*What is needed*
Could you copy every line from the material below in which "Распределение" appears?

*Given data*
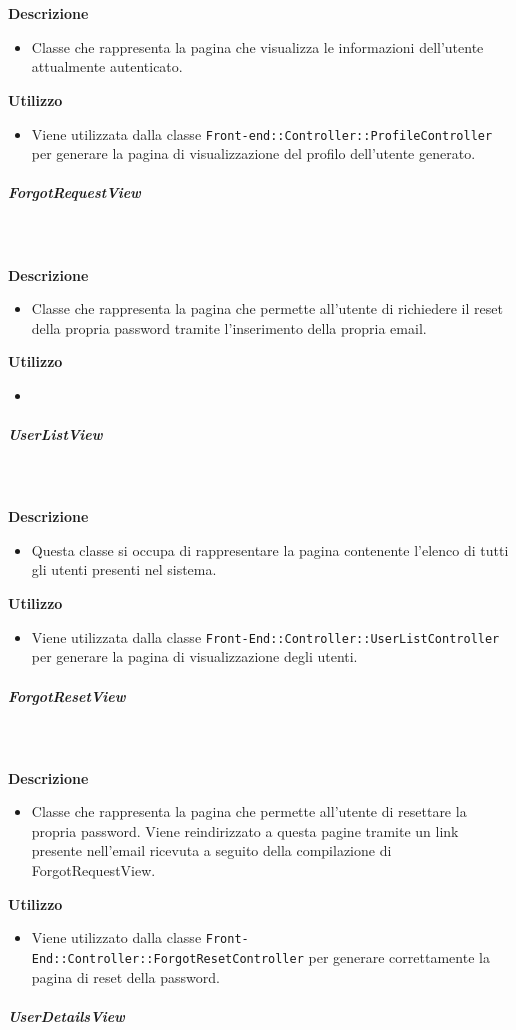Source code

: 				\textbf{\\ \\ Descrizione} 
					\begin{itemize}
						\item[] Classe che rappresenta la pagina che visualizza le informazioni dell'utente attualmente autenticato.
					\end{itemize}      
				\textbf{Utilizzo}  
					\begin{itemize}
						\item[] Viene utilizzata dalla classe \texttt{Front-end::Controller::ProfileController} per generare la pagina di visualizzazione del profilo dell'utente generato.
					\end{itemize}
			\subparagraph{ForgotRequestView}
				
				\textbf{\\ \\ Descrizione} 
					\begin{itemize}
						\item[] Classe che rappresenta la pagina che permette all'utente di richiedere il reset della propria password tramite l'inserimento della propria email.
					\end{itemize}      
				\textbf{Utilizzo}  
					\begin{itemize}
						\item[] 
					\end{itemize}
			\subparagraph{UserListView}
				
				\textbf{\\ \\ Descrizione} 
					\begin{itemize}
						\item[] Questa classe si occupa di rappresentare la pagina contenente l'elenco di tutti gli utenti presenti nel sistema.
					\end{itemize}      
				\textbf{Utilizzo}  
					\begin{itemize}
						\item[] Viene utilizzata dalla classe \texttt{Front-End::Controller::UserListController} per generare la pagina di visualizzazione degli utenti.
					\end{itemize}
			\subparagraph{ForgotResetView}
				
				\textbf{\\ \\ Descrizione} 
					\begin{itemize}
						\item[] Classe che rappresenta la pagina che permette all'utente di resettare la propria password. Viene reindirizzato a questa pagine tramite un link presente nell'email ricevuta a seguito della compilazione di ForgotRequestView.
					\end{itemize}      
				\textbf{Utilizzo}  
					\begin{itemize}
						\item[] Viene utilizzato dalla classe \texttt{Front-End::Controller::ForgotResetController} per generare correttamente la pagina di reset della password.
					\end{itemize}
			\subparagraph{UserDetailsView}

* * *

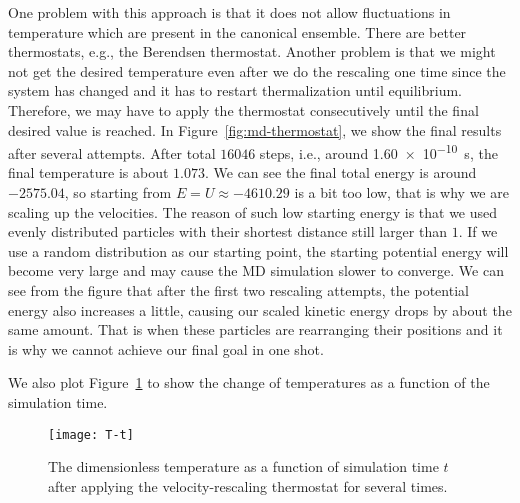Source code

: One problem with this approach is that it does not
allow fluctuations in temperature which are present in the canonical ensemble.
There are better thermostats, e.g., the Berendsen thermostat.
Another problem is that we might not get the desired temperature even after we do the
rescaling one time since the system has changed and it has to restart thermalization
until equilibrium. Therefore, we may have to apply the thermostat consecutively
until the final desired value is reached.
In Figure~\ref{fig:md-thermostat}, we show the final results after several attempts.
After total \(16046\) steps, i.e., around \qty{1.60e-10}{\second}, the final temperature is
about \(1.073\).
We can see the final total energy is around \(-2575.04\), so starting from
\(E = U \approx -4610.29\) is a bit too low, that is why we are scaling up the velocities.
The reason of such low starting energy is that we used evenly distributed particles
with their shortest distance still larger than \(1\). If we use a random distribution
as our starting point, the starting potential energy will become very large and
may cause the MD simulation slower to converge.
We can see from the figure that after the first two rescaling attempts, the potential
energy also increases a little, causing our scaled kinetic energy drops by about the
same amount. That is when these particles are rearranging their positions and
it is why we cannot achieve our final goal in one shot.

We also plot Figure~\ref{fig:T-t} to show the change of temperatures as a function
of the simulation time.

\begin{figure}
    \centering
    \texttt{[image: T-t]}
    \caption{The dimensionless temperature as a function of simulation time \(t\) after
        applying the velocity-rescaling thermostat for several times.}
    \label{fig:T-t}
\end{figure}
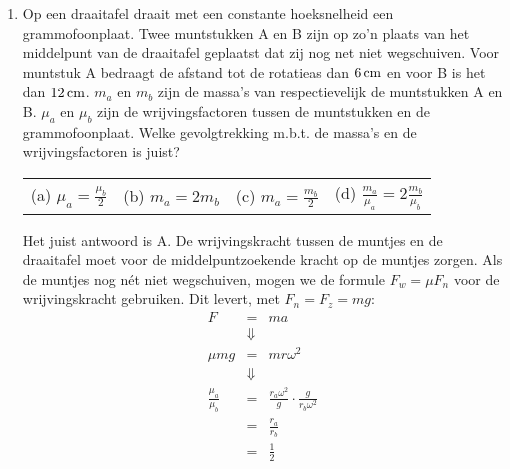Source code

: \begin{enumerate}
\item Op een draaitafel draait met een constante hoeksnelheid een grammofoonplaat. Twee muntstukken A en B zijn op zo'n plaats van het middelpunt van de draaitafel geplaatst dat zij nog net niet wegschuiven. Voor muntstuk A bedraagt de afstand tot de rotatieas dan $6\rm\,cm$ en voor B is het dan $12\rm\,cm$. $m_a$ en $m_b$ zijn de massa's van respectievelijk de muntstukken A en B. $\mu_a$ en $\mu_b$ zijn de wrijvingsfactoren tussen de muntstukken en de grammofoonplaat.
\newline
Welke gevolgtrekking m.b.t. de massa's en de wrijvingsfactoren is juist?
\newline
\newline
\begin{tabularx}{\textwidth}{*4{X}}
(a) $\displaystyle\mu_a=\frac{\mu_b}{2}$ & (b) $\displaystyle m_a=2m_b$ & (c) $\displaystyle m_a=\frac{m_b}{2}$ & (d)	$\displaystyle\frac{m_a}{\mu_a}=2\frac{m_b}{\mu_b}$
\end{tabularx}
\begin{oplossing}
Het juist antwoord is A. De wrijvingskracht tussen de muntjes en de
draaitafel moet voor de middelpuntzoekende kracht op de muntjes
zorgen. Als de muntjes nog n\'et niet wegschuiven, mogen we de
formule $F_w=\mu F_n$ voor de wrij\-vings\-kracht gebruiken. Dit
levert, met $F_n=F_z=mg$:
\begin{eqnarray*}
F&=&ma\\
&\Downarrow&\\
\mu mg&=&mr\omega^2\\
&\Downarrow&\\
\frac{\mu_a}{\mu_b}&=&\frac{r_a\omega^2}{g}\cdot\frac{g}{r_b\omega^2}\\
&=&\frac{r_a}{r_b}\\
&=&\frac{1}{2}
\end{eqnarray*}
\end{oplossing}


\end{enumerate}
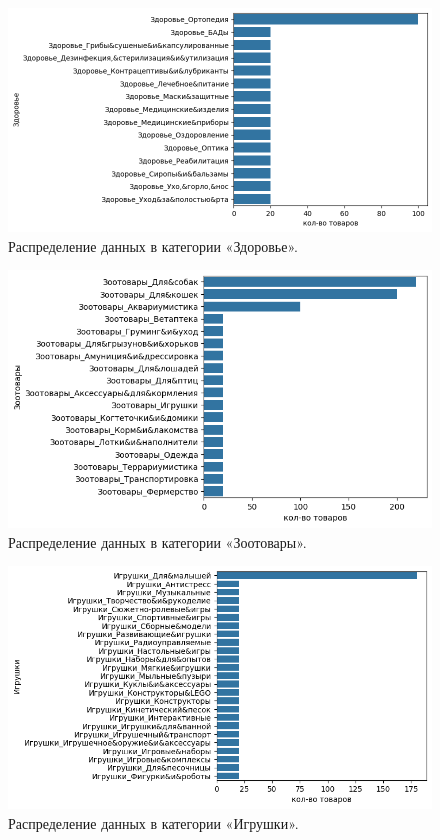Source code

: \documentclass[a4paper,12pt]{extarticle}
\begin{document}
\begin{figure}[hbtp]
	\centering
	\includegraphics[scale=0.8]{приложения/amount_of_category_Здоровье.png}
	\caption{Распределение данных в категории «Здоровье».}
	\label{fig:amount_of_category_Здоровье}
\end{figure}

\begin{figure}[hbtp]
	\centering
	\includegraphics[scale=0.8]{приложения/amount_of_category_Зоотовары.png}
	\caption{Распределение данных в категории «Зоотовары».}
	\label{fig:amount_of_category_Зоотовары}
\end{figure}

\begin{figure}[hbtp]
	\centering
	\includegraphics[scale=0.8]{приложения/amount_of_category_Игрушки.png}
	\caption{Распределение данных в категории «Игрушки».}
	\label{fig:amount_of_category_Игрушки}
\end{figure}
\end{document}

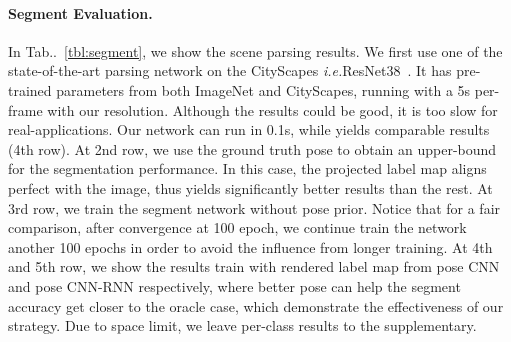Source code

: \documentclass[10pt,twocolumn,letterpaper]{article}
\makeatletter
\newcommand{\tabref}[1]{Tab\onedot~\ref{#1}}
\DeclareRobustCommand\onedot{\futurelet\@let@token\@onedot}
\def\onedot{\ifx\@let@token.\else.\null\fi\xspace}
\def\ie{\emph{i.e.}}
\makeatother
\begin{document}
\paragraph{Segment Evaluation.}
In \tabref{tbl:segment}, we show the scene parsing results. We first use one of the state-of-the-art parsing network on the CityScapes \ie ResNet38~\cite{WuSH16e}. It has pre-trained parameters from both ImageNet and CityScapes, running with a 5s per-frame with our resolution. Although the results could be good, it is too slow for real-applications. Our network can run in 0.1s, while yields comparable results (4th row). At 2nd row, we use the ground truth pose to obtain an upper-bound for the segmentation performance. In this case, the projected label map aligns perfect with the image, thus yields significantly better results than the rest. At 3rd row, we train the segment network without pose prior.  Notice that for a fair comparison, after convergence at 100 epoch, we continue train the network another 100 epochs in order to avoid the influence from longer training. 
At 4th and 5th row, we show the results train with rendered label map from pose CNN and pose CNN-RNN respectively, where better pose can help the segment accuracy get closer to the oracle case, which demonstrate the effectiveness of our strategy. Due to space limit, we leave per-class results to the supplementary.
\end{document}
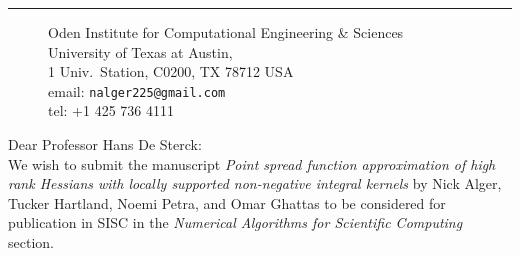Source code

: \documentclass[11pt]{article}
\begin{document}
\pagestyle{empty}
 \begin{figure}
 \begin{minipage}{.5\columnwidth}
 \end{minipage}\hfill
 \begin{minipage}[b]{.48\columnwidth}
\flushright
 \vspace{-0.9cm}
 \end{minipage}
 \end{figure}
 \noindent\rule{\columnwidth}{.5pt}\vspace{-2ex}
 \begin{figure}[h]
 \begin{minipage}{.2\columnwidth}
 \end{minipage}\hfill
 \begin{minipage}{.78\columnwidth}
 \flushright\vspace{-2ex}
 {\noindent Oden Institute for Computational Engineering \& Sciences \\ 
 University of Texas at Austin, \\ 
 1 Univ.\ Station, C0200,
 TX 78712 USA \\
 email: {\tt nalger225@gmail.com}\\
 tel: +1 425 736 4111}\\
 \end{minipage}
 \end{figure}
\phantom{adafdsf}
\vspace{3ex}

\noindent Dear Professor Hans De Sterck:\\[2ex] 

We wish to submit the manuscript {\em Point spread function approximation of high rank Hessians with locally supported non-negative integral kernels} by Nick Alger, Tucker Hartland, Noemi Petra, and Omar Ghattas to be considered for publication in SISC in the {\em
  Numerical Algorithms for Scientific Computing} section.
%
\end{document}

---

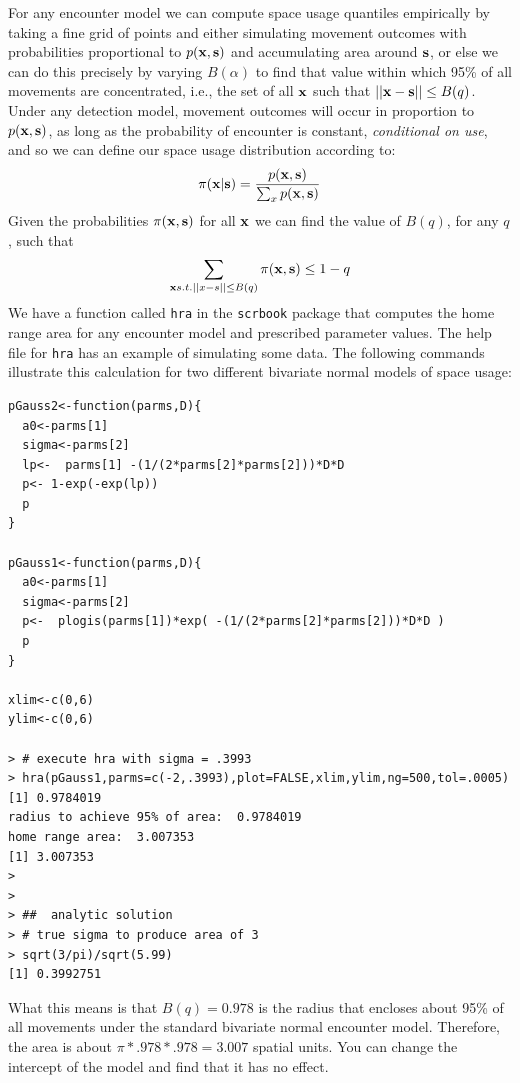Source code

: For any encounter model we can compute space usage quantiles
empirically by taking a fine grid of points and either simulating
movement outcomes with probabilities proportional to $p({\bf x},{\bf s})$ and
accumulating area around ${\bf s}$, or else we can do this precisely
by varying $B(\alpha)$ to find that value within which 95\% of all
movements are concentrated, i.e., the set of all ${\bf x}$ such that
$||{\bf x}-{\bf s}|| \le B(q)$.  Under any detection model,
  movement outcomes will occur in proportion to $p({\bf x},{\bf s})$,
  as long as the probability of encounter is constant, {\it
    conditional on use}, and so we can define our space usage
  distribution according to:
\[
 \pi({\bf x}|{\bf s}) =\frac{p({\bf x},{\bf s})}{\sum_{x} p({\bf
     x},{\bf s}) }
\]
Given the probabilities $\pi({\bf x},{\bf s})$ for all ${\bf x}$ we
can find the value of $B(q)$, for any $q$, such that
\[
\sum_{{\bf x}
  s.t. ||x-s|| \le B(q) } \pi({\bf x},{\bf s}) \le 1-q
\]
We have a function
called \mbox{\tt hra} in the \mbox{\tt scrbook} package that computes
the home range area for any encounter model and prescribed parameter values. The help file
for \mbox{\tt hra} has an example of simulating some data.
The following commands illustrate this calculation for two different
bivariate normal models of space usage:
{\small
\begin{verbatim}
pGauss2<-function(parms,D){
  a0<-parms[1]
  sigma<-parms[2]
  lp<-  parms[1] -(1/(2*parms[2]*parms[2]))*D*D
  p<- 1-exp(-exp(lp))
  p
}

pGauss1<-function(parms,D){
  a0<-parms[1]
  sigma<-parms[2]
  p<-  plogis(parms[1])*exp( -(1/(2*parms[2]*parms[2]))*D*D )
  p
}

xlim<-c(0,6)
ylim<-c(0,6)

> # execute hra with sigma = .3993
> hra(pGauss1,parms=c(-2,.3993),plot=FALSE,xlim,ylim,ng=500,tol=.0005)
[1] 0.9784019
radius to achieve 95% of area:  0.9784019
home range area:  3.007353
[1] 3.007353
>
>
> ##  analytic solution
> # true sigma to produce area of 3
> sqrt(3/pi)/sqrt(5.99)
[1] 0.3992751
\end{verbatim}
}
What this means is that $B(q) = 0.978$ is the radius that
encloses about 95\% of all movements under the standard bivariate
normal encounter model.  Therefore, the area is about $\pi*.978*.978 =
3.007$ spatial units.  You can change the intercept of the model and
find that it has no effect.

*Expected answer*
	\caption{Распределение данных в категории «Здоровье».}
	\caption{Распределение данных в категории «Зоотовары».}
	\caption{Распределение данных в категории «Игрушки».}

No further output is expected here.